_Provided material_

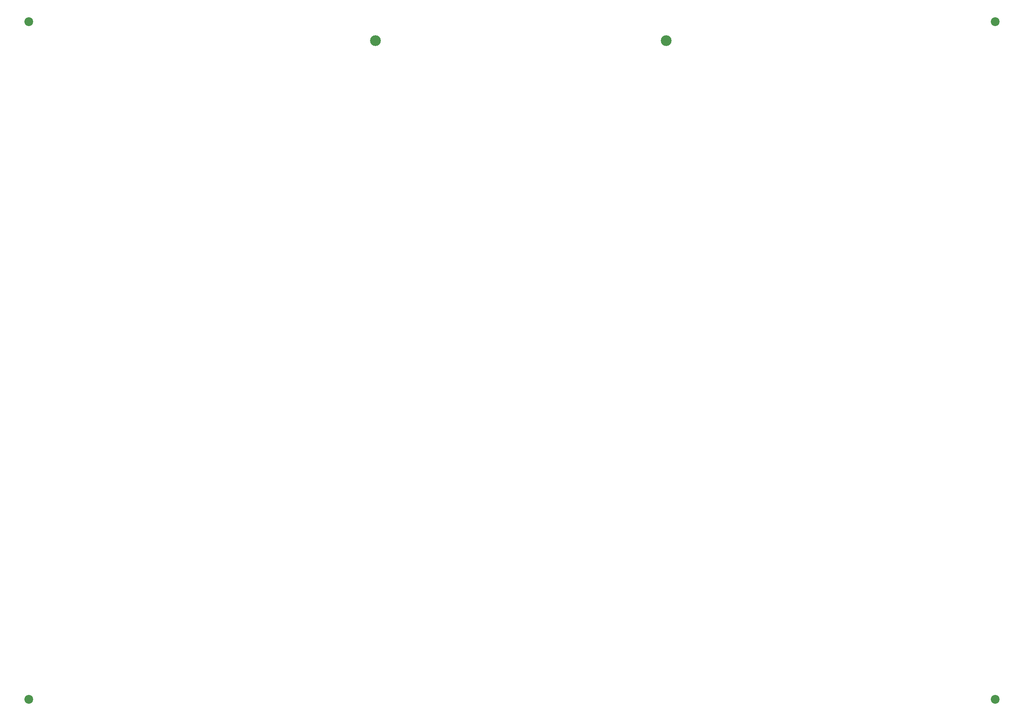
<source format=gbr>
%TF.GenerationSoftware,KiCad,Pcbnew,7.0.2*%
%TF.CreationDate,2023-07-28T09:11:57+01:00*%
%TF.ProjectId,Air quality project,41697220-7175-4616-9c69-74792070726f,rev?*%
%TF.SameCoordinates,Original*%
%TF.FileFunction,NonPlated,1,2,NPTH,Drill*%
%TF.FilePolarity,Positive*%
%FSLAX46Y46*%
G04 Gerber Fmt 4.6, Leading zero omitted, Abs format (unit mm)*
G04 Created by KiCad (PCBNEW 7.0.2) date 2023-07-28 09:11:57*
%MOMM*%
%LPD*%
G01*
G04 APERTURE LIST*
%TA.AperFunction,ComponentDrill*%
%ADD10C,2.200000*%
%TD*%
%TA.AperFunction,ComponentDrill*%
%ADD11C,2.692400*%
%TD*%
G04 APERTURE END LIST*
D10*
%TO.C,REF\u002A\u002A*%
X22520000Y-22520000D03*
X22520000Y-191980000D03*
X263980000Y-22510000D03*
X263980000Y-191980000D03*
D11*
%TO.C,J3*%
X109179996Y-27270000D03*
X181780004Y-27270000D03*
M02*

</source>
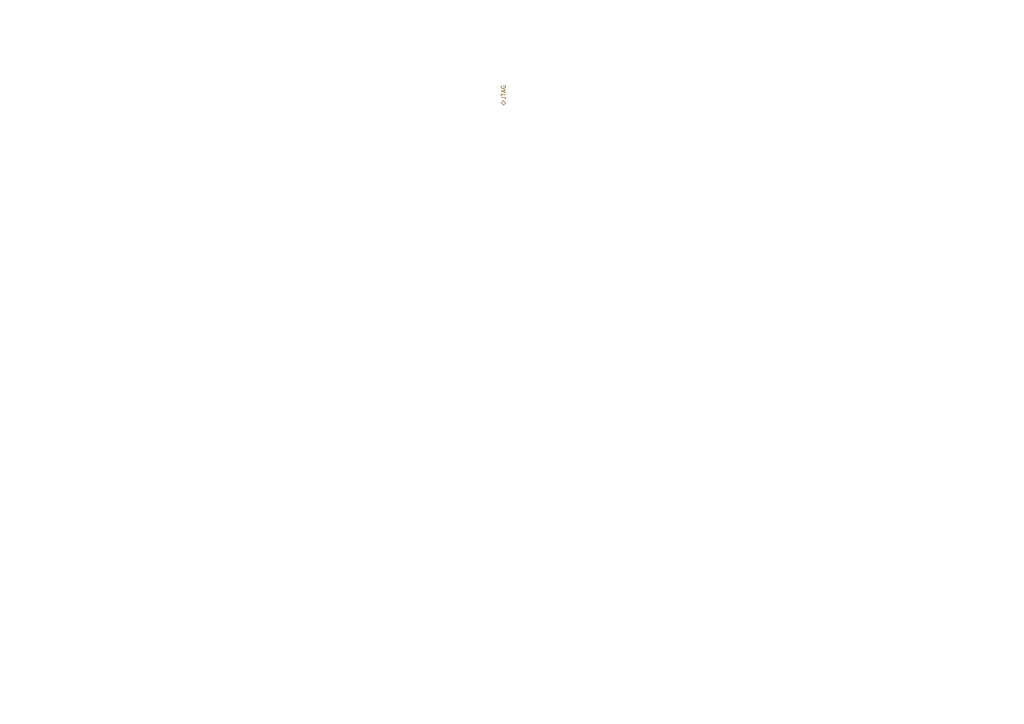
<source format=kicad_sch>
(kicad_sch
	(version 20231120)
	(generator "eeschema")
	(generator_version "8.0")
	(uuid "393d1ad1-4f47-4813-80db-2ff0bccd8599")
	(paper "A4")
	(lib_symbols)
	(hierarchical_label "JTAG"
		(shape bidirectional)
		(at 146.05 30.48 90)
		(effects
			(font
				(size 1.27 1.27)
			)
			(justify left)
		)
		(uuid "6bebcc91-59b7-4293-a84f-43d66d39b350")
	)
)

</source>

_Exercise objective_
With the pictures set aside, write out the whole listing exactly.

_Result for this task_
<source format=gbr>
%TF.GenerationSoftware,KiCad,Pcbnew,7.0.2*%
%TF.CreationDate,2023-07-28T09:11:57+01:00*%
%TF.ProjectId,Air quality project,41697220-7175-4616-9c69-74792070726f,rev?*%
%TF.SameCoordinates,Original*%
%TF.FileFunction,NonPlated,1,2,NPTH,Drill*%
%TF.FilePolarity,Positive*%
%FSLAX46Y46*%
G04 Gerber Fmt 4.6, Leading zero omitted, Abs format (unit mm)*
G04 Created by KiCad (PCBNEW 7.0.2) date 2023-07-28 09:11:57*
%MOMM*%
%LPD*%
G01*
G04 APERTURE LIST*
%TA.AperFunction,ComponentDrill*%
%ADD10C,2.200000*%
%TD*%
%TA.AperFunction,ComponentDrill*%
%ADD11C,2.692400*%
%TD*%
G04 APERTURE END LIST*
D10*
%TO.C,REF\u002A\u002A*%
X22520000Y-22520000D03*
X22520000Y-191980000D03*
X263980000Y-22510000D03*
X263980000Y-191980000D03*
D11*
%TO.C,J3*%
X109179996Y-27270000D03*
X181780004Y-27270000D03*
M02*

</source>
<source format=kicad_sch>
(kicad_sch
	(version 20231120)
	(generator "eeschema")
	(generator_version "8.0")
	(uuid "393d1ad1-4f47-4813-80db-2ff0bccd8599")
	(paper "A4")
	(lib_symbols)
	(hierarchical_label "JTAG"
		(shape bidirectional)
		(at 146.05 30.48 90)
		(effects
			(font
				(size 1.27 1.27)
			)
			(justify left)
		)
		(uuid "6bebcc91-59b7-4293-a84f-43d66d39b350")
	)
)

</source>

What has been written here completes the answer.